*WHAT THE TASK REQUIRES*. Arrange every line of the records below as a Markdown table with the columns "No." and "Line". Number the rows in order, and leave out any blank lines.

[Records from the collection]
++++

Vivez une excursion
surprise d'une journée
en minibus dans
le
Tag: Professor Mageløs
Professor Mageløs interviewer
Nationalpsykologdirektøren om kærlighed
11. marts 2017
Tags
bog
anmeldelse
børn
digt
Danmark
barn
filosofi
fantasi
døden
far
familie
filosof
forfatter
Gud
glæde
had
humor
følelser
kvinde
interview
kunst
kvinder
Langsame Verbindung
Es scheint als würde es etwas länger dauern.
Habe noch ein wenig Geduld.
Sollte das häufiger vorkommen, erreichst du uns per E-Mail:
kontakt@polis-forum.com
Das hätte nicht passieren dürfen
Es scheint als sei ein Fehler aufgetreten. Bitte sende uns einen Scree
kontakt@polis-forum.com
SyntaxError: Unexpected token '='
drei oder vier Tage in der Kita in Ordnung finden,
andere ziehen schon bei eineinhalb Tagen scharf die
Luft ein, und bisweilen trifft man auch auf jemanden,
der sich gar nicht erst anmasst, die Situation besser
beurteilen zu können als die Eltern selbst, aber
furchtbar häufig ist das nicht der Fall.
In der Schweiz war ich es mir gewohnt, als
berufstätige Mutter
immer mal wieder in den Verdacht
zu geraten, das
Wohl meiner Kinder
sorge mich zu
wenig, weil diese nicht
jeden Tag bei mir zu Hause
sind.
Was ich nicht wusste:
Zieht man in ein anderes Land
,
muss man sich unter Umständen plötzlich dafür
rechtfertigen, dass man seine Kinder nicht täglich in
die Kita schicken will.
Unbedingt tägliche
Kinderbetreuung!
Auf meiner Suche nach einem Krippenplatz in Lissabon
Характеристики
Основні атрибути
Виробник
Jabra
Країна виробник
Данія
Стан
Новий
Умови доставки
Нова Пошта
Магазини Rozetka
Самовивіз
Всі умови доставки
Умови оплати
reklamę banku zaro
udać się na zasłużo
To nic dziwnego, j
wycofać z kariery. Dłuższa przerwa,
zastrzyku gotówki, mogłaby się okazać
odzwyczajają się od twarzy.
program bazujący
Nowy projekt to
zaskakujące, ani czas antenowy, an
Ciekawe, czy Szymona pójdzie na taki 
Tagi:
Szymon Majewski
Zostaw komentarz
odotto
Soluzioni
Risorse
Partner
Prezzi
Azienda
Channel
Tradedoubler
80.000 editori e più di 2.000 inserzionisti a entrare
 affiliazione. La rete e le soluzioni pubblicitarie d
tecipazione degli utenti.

++++

*ANSWER TO THE EXERCISE*.
| No. | Line |
|---|---|
| 1 | Vivez une excursion |
| 2 | surprise d'une journée |
| 3 | en minibus dans |
| 4 | le |
| 5 | Tag: Professor Mageløs |
| 6 | Professor Mageløs interviewer |
| 7 | Nationalpsykologdirektøren om kærlighed |
| 8 | 11. marts 2017 |
| 9 | Tags |
| 10 | bog |
| 11 | anmeldelse |
| 12 | børn |
| 13 | digt |
| 14 | Danmark |
| 15 | barn |
| 16 | filosofi |
| 17 | fantasi |
| 18 | døden |
| 19 | far |
| 20 | familie |
| 21 | filosof |
| 22 | forfatter |
| 23 | Gud |
| 24 | glæde |
| 25 | had |
| 26 | humor |
| 27 | følelser |
| 28 | kvinde |
| 29 | interview |
| 30 | kunst |
| 31 | kvinder |
| 32 | Langsame Verbindung |
| 33 | Es scheint als würde es etwas länger dauern. |
| 34 | Habe noch ein wenig Geduld. |
| 35 | Sollte das häufiger vorkommen, erreichst du uns per E-Mail: |
| 36 | kontakt@polis-forum.com |
| 37 | Das hätte nicht passieren dürfen |
| 38 | Es scheint als sei ein Fehler aufgetreten. Bitte sende uns einen Scree |
| 39 | kontakt@polis-forum.com |
| 40 | SyntaxError: Unexpected token '=' |
| 41 | drei oder vier Tage in der Kita in Ordnung finden, |
| 42 | andere ziehen schon bei eineinhalb Tagen scharf die |
| 43 | Luft ein, und bisweilen trifft man auch auf jemanden, |
| 44 | der sich gar nicht erst anmasst, die Situation besser |
| 45 | beurteilen zu können als die Eltern selbst, aber |
| 46 | furchtbar häufig ist das nicht der Fall. |
| 47 | In der Schweiz war ich es mir gewohnt, als |
| 48 | berufstätige Mutter |
| 49 | immer mal wieder in den Verdacht |
| 50 | zu geraten, das |
| 51 | Wohl meiner Kinder |
| 52 | sorge mich zu |
| 53 | wenig, weil diese nicht |
| 54 | jeden Tag bei mir zu Hause |
| 55 | sind. |
| 56 | Was ich nicht wusste: |
| 57 | Zieht man in ein anderes Land |
| 58 | , |
| 59 | muss man sich unter Umständen plötzlich dafür |
| 60 | rechtfertigen, dass man seine Kinder nicht täglich in |
| 61 | die Kita schicken will. |
| 62 | Unbedingt tägliche |
| 63 | Kinderbetreuung! |
| 64 | Auf meiner Suche nach einem Krippenplatz in Lissabon |
| 65 | Характеристики |
| 66 | Основні атрибути |
| 67 | Виробник |
| 68 | Jabra |
| 69 | Країна виробник |
| 70 | Данія |
| 71 | Стан |
| 72 | Новий |
| 73 | Умови доставки |
| 74 | Нова Пошта |
| 75 | Магазини Rozetka |
| 76 | Самовивіз |
| 77 | Всі умови доставки |
| 78 | Умови оплати |
| 79 | reklamę banku zaro |
| 80 | udać się na zasłużo |
| 81 | To nic dziwnego, j |
| 82 | wycofać z kariery. Dłuższa przerwa, |
| 83 | zastrzyku gotówki, mogłaby się okazać |
| 84 | odzwyczajają się od twarzy. |
| 85 | program bazujący |
| 86 | Nowy projekt to |
| 87 | zaskakujące, ani czas antenowy, an |
| 88 | Ciekawe, czy Szymona pójdzie na taki  |
| 89 | Tagi: |
| 90 | Szymon Majewski |
| 91 | Zostaw komentarz |
| 92 | odotto |
| 93 | Soluzioni |
| 94 | Risorse |
| 95 | Partner |
| 96 | Prezzi |
| 97 | Azienda |
| 98 | Channel |
| 99 | Tradedoubler |
| 100 | 80.000 editori e più di 2.000 inserzionisti a entrare |
| 101 |  affiliazione. La rete e le soluzioni pubblicitarie d |
| 102 | tecipazione degli utenti. |